==== ページ抜粋 ====

18時29分にカンペール駅に帰着しました。同じブルターニュでも町の様子はずいぶん違うものですね。いったん部屋に戻って荷物を軽くしてから、前夜と同じ旧市街に歩いて向かいました。ゆうべはシーフードを食べましたので、今回はブルターニュ名物のクレープだな。勝手知った感じでオデ川に沿って進み、聖コランタン大聖堂の横を通り抜けて、サレ通りに入りました。前日確認しておいたとおり、このあたりだけでも4、5軒のクレープ屋さんが見えます。ま、どこだっていいのだけど、2軒並んだ店の片方(Crêperie l’Ardoise)を選んでドアを押すと、若い女性店員さんが現れ、上階の奥の席に案内してくれました。ボンソワール。
ブルターニュ名物のクレープ(サイズ確認のためにボールペンを置いてみました 笑)
先に言い訳しますと、クレープはとくに好きではありません。ここブルターニュが発祥の地で、本来は肉・魚介・野菜などの具を入れて食べる料理だったのが、バブル直前の東京は原宿に飛来して果物などを生クリームやアイスクリームごと巻き込んだ食べ歩きスイーツ(当時はそんな用語なかったけど)へと変身し、少なからぬ日本人には後者のイメージで定着しているといった予備知識は当然あります。ブルターニュへの玄関口であるパリ・モンパルナス界隈のクレープリー密集地帯に行って本物?を食べたこともあるし、最近は妙にフランス化が進んでいる神楽坂のそれらしい店でも料理のほうのクレープ食べました。嫌いとかまずいとかは思わないけど、とくに美味いとも思えず、積極的に食べようとは思いません。ただ、ブルターニュに来てクレープを食べないのは北陸でカニを食べないような話なので、縁起物ということで、はい。パリでもクレープは普通の料理より相場が安いなと思っていたら、本場はさらに安いですね。セットメニューもありますが、単品でいいや。そば粉のクレープ(crêpe de blé noir)というカテゴリを見ると、バター入りのプレーン(ガワだけのやつね)が€2.50、具を1品入れると€3.40、2品で€4.60、3品で€5.80、4品なら€6.90という具合です。具は十数種類の中から選ぶようになっていて、ポテトとチョリソーを選択しました。ブルターニュのクレープにはリンゴの醸造酒であるシードル(cidre)を合わせるというのが決まりみたいなものなので1杯(€2.70)頼み、でもその前にエクスカーション帰りのノドを励まそうというので25cLの生ビールも取りました。ご一緒にグリーンサラダ(salade verte €2.50)はいかがですかとメニューに書いてあったのでそれもね。

====

ブルターニュのクレープについての文章から、「18時29分にカンペール駅に」から「てくれました。ボンソワール。」までの範囲を一字一句変えずに抜き出す。

==== データ一覧 ====

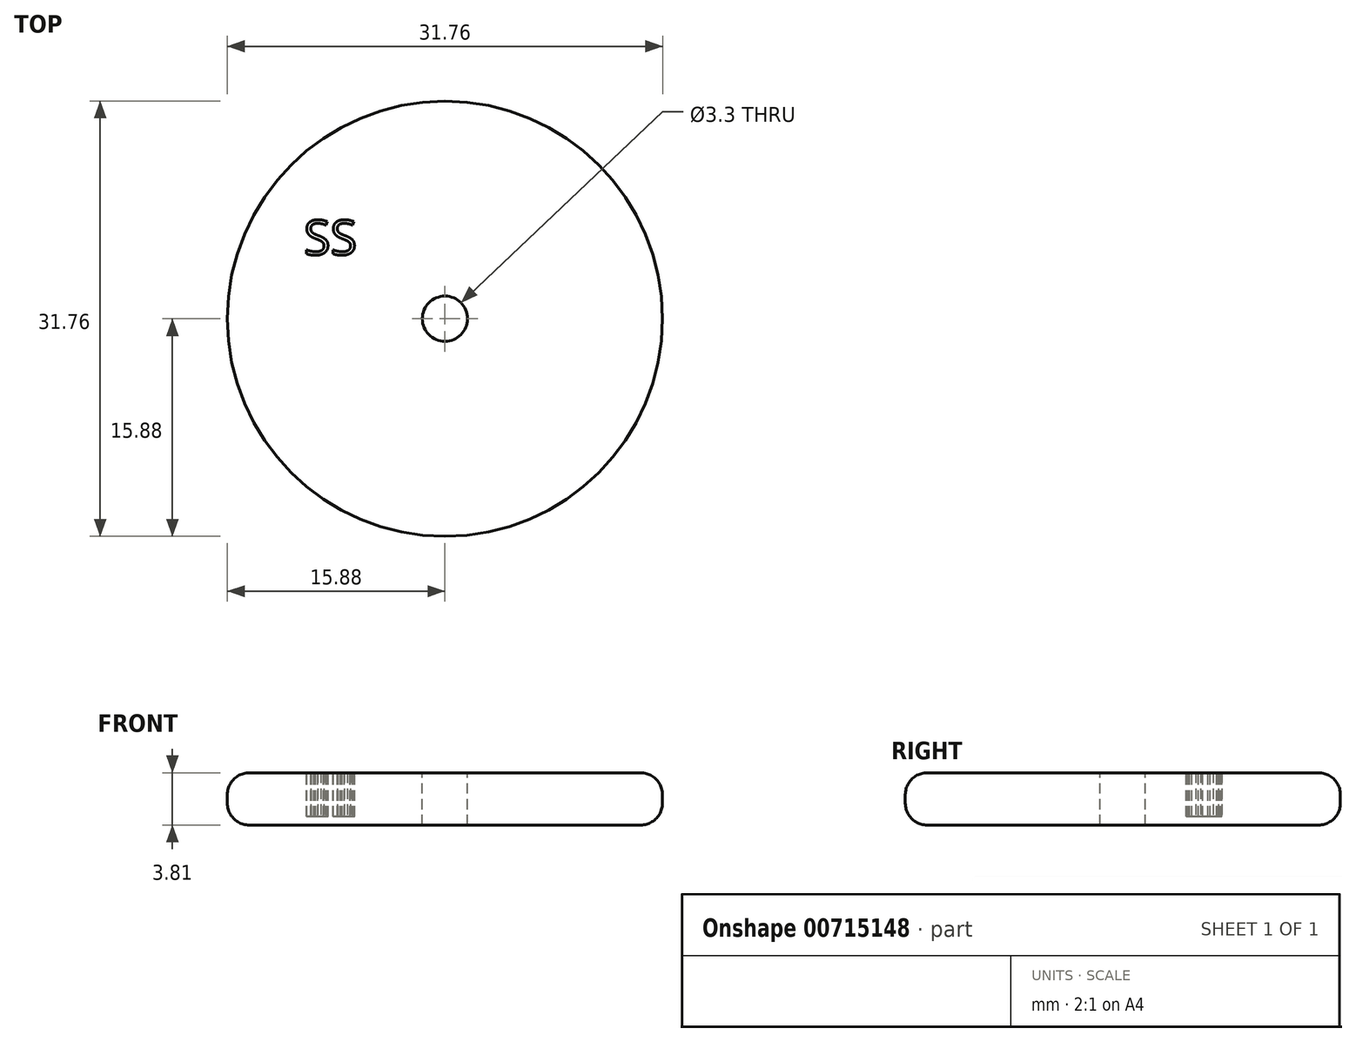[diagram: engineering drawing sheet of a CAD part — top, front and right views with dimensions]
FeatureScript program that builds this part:
annotation { "Feature Type Name" : "Feature", "Feature Type Description" : "" }
export const myFeature = defineFeature(function(context is Context, id is Id, definition is map)
    precondition{}
    {
        {
            var Q0;
            Q0=qCreatedBy(makeId("Top.planeOp"),FACE);
            var sketch = newSketch(context, id + "F0", { "sketchPlane" : qUnion([Q0])});
            skCircle(sketch, "E0", {"center": v(0, 0) * mm, "radius": 15.88 * mm});
            skSolve(sketch);
        }
        {
            var Q0;
            Q0 = qSketchRegion(id + "F0", true);
            extrude(context, id + "F1", {"entities" : qUnion([Q0]), "depth" : 3.8 * mm, "offsetDistance" : 25.4 * mm});
        }
        {
            var Q0;
            Q0=makeQuery(id+"F1.opExtrude","CAP_FACE",FACE,{"disambiguationData":[OSD([sQuery(id+"F0.wireOp",EDGE,"E0")])],"isStart":false});
            var sketch = newSketch(context, id + "F2", { "sketchPlane" : qUnion([Q0])});
            skCircle(sketch, "E1", {"center": v(0, 0) * mm, "radius": 1.65 * mm});
            skSolve(sketch);
        }
        {
            var Q0;
            Q0 = qSketchRegion(id + "F2", true);
            extrude(context, id + "F3", {"entities" : qUnion([Q0]), "operationType" : NewBodyOperationType.REMOVE, "endBound" : BoundingType.THROUGH_ALL, "oppositeDirection" : true, "depth" : 25.4 * mm, "offsetDistance" : 25.4 * mm});
        }
        {
            var Q0;
            Q0=makeQuery(id+"F1.opExtrude","CAP_EDGE",EDGE,{"disambiguationData":[OSD([sQuery(id+"F0.wireOp",EDGE,"E0")])],"isStart":false});
            var Q1;
            Q1=makeQuery(id+"F1.opExtrude","CAP_EDGE",EDGE,{"disambiguationData":[OSD([sQuery(id+"F0.wireOp",EDGE,"E0")])],"isStart":true});
            fillet(context, id + "F4", {"entities" : qUnion([Q0, Q1]), "radius" : 1.59 * mm, "tangentPropagation" : true, "allowEdgeOverflow" : false});
        }
        {
            var Q0;
            Q0=makeQuery(id+"F1.opExtrude","CAP_FACE",FACE,{"disambiguationData":[OSD([sQuery(id+"F0.wireOp",EDGE,"E0")])],"isStart":false});
            var sketch = newSketch(context, id + "F5", { "sketchPlane" : qUnion([Q0])});
            skText(sketch, "E2", { "text": "SS\n", "fontName": "OpenSans-Regular.ttf"});
            const initialGuessF5  = {"E2": [-0.0103, 0.00467, 1, 0, 0.00254]};
            skSetInitialGuess(sketch, initialGuessF5);
            skSolve(sketch);
        }
        {
            var Q0;
            Q0 = qSketchRegion(id + "F5", true);
            extrude(context, id + "F6", {"entities" : qUnion([Q0]), "operationType" : NewBodyOperationType.REMOVE, "oppositeDirection" : true, "depth" : 3.17 * mm, "offsetDistance" : 25.4 * mm});
        }
    });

====

解答例:
18時29分にカンペール駅に帰着しました。同じブルターニュでも町の様子はずいぶん違うものですね。いったん部屋に戻って荷物を軽くしてから、前夜と同じ旧市街に歩いて向かいました。ゆうべはシーフードを食べましたので、今回はブルターニュ名物のクレープだな。勝手知った感じでオデ川に沿って進み、聖コランタン大聖堂の横を通り抜けて、サレ通りに入りました。前日確認しておいたとおり、このあたりだけでも4、5軒のクレープ屋さんが見えます。ま、どこだっていいのだけど、2軒並んだ店の片方(Crêperie l’Ardoise)を選んでドアを押すと、若い女性店員さんが現れ、上階の奥の席に案内してくれました。ボンソワール。